(Exercise objective): Whenever "Devlet" appears in a line of the entries below, that line counts; give the total only.

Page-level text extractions
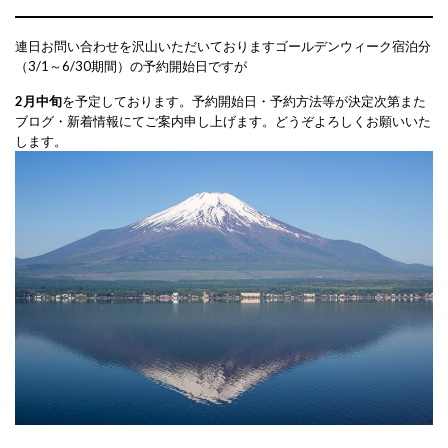
連日お問い合わせを沢山いただいておりますゴールデンウィーク宿泊分
（3/1～6/30期間）の予約開始日ですが
2月中旬
を予定しております。予約開始日・予約方法等が決定次第また
ブログ・新着情報にてご案内申し上げます。どうぞよろしくお願いいた
します。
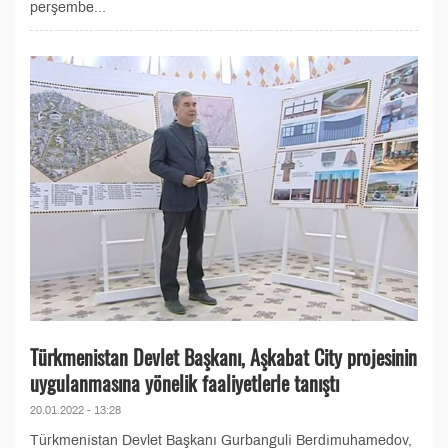
perşembe...
Türkmenistan Devlet Başkanı, Aşkabat City projesinin
uygulanmasına yönelik faaliyetlerle tanıştı
20.01.2022 - 13:28
Türkmenistan Devlet Başkanı Gurbanguli Berdimuhamedov,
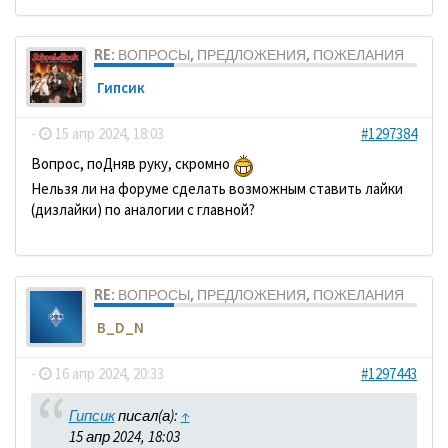
RE: ВОПРОСЫ, ПРЕДЛОЖЕНИЯ, ПОЖЕЛАНИЯ
Гипсик
-
15 апр 2024, 18:03
#1297384
Вопрос, поДняв руку, скромно
Нельзя ли на форуме сделать возможным ставить лайки
(дизлайки) по аналогии с главной?
RE: ВОПРОСЫ, ПРЕДЛОЖЕНИЯ, ПОЖЕЛАНИЯ
B_D_N
-
16 апр 2024, 20:33
#1297443
Гипсик
писал(а):
↑
15 апр 2024, 18:03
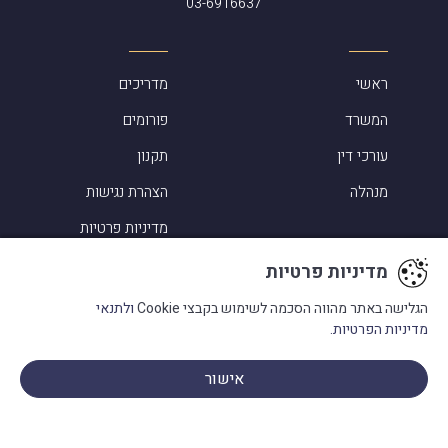
03-6916637
ראשי
מדריכים
המשרד
פורומים
עורכי דין
תקנון
מנהלה
הצהרת נגישות
מדיניות פרטיות
מדיניות פרטיות
הגלישה באתר מהווה הסכמה לשימוש בקבצי Cookie
ולתנאי
תחומי עיסוק
מדיניות הפרטיות.
סיפורי הצלחה
אישור
אלמוג שפירא ביקורות
פנו אלינו
מעורבות בקהילה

(Reply): 2